Data for: The salivary metabolome of children and parental caregivers in a large-scale family environment study

Data files

Apr 19, 2024 version files 62.42 MB

Abstract

Human metabolism is complex and dynamic and is impacted by genetics, diet, health, and countless inputs from the environment. Beyond the genetics shared by family members, cohabitation leads to shared microbial and environmental exposures. Furthermore, metabolism is affected by factors such as inflammation, antibiotic potential, environmental tobacco smoke (ETS) exposure, metabolic regulation, and environmental exposure to heavy metals within the home. Metabolomics represents a useful analytical method to assay the metabolism of individuals to find potential biomarkers for metabolic conditions that may not be phenotypically obvious or represent unknown physiological processes. As such, we applied untargeted LC-MS metabolomics to archived saliva samples from a racially diverse group of elementary school-aged children and their caregivers collected during the “90-month” assessment of the Family Life Project.
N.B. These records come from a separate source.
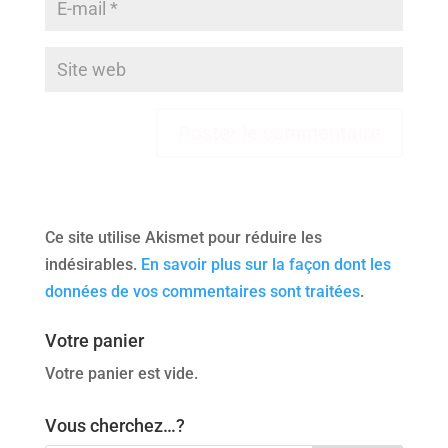
Ce site utilise Akismet pour réduire les
indésirables.
En savoir plus sur la façon dont les
données de vos commentaires sont traitées
.
Votre panier
Votre panier est vide.
Vous cherchez…?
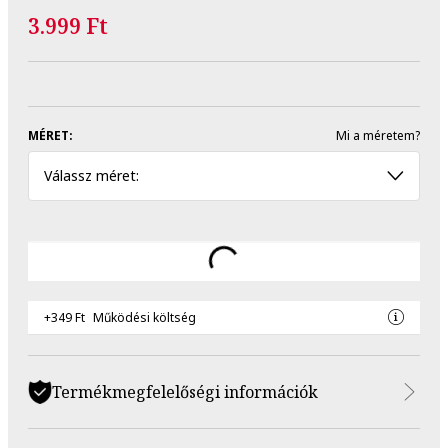
3.999 Ft
MÉRET:
Mi a méretem?
Válassz méret:
+349 Ft
Működési költség
Termékmegfelelőségi információk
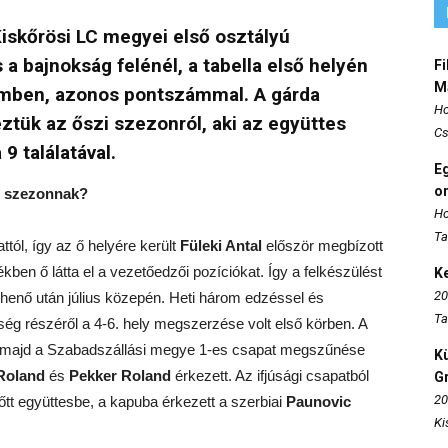
Kiskőrösi LC megyei első osztályú
a bajnokság felénél, a tabella első helyén
Fi
M
temben, azonos pontszámmal. A gárda
Ho
ztük az őszi szezonról, aki az együttes
Cs
 9 találatával.
E
o
es szezonnak?
Ho
Ta
ttól, így az ő helyére került
Füleki Antal
először megbízott
kben ő látta el a vezetőedzői pozíciókat. Így a felkészülést
K
20
ihenő után július közepén. Heti három edzéssel és
Ta
ég részéről a 4-6. hely megszerzése volt első körben. A
 majd a Szabadszállási megye 1-es csapat megszűnése
K
Roland
és
Pekker Roland
érkezett. Az ifjúsági csapatból
Gr
20
lnőtt együttesbe, a kapuba érkezett a szerbiai
Paunovic
Ki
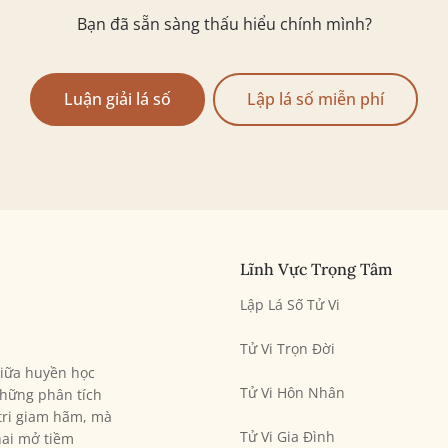
Bạn đã sẵn sàng thấu hiểu chính mình?
Luận giải lá số
Lập lá số miễn phí
Lĩnh Vực Trọng Tâm
Lập Lá Số Tử Vi
Tử Vi Trọn Đời
giữa huyền học
Tử Vi Hôn Nhân
hững phân tích
 tri giam hãm, mà
Tử Vi Gia Đình
hai mở tiềm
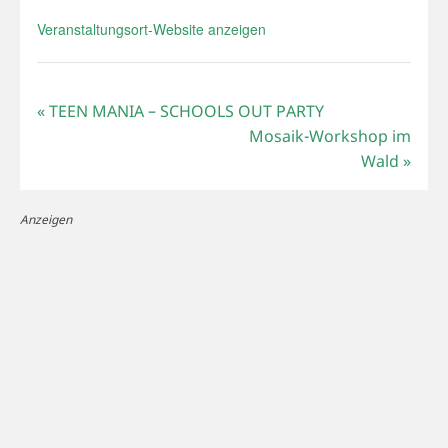
Veranstaltungsort-Website anzeigen
«
TEEN MANIA – SCHOOLS OUT PARTY
Mosaik-Workshop im
Wald
»
Anzeigen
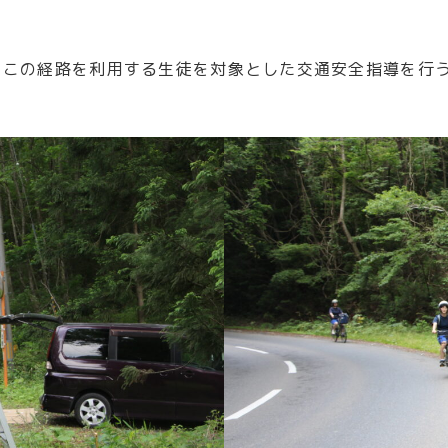
とこの経路を利用する生徒を対象とした交通安全指導を行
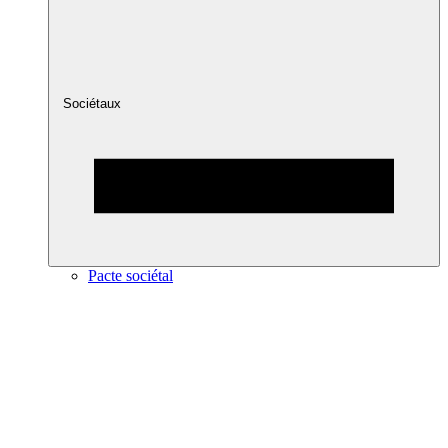
Sociétaux
Pacte sociétal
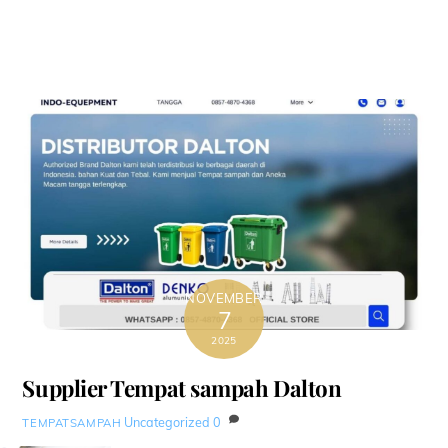
NOVEMBER
7
2025
Supplier Tempat sampah Dalton
Uncategorized
0
TEMPATSAMPAH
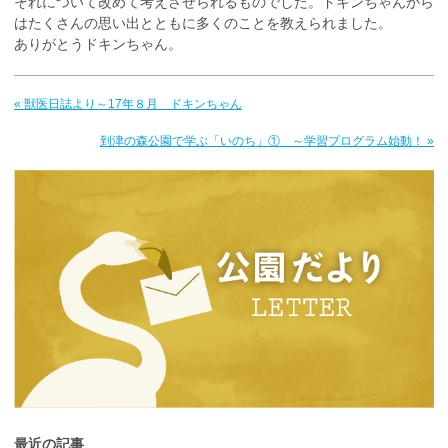
それについて改めて考えさせられるものでした。ドキンちゃんから
はたくさんの思い出とともに多くのことを教えられました。
ありがとうドキンちゃん。
« 獣医日誌より～17年８月 ドキンちゃん
到津の森公園で学ぶ「いのち」① ～学習プログラム始動！ »
最近の記事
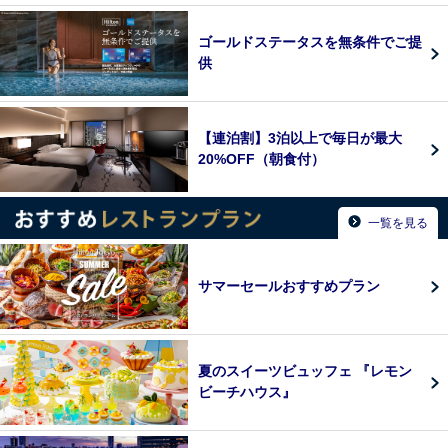
ゴールドステータスを無条件でご提
供
【連泊割】3泊以上で毎日が最大
20%OFF（朝食付）
一覧を見る
サマーセールおすすめプラン
夏のスイーツビュッフェ 『レモン
ビーチハウス』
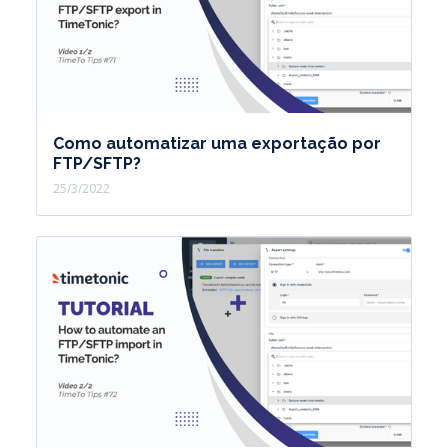
Como automatizar uma exportação por
FTP/SFTP?
25/3/2022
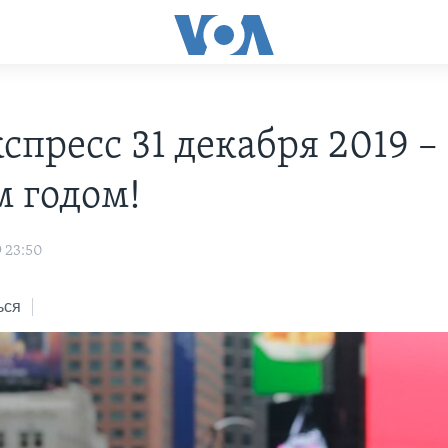
С
спресс 31 декабря 2019 –
 годом!
9 23:50
ься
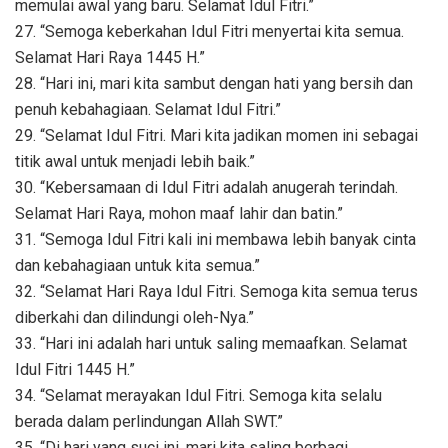
memulai awal yang baru. Selamat Idul Fitri.”
27. “Semoga keberkahan Idul Fitri menyertai kita semua.
Selamat Hari Raya 1445 H.”
28. “Hari ini, mari kita sambut dengan hati yang bersih dan
penuh kebahagiaan. Selamat Idul Fitri.”
29. “Selamat Idul Fitri. Mari kita jadikan momen ini sebagai
titik awal untuk menjadi lebih baik.”
30. “Kebersamaan di Idul Fitri adalah anugerah terindah.
Selamat Hari Raya, mohon maaf lahir dan batin.”
31. “Semoga Idul Fitri kali ini membawa lebih banyak cinta
dan kebahagiaan untuk kita semua.”
32. “Selamat Hari Raya Idul Fitri. Semoga kita semua terus
diberkahi dan dilindungi oleh-Nya.”
33. “Hari ini adalah hari untuk saling memaafkan. Selamat
Idul Fitri 1445 H.”
34. “Selamat merayakan Idul Fitri. Semoga kita selalu
berada dalam perlindungan Allah SWT.”
35. “Di hari yang suci ini, mari kita saling berbagi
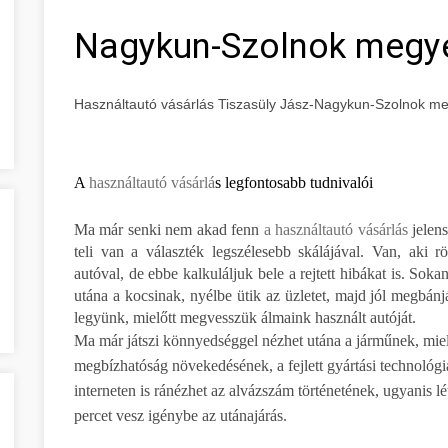
Nagykun-Szolnok megy
Használtautó vásárlás Tiszasüly Jász-Nagykun-Szolnok m
A
használtautó vásárlá
s legfontosabb tudnivalói
Ma már senki nem akad fenn
a használtautó vásárlás
jelen
teli van a választék legszélesebb skálájával. Van, aki r
autóval, de ebbe kalkuláljuk bele a rejtett hibákat is. Sok
utána a kocsinak, nyélbe ütik az üzletet, majd jól megbán
legyünk, mielőtt megvesszük álmaink használt autóját.
Ma már játszi könnyedséggel nézhet utána a járműnek, mielő
megbízhatóság növekedésének, a fejlett gyártási technológi
interneten is ránézhet az alvázszám történetének, ugyanis l
percet vesz igénybe az utánajárás.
We assayed a total of 1,425 saliva samples of which 1,344 were paired into 672 caregiver/child dyads. We compared the metabolomes of children (N = 719) and caregivers (N = 706) within and between homes, performed population-wide “metabotype” analyses, and measured associations between metabolites and salivary biomeasures of inflammation, antioxidant potential, ETS exposure, metabolic regulation, and heavy metals. Dyadic analyses revealed that children and their caregivers have largely similar salivary metabolomes. Although there were differences between the dyads at the individual levels of analysis, dyads explained most (62%) of the metabolome variation. At a population level of analysis, our data clustered into two large groups, indicating that people likely share most of their metabolomes, but that there are distinct “metabotypes” across large sample sets. Lastly, individual differences in several metabolites – which were putative oxidative damage-associated or pathological markers – were significantly correlated with salivary measures indexing inflammation, antioxidant potential, ETS exposure, metabolic regulation, and heavy metals. Implications of the effects of family environment on metabolomic variation at the population, dyadic, and individual levels of analyses for health and human development are discussed.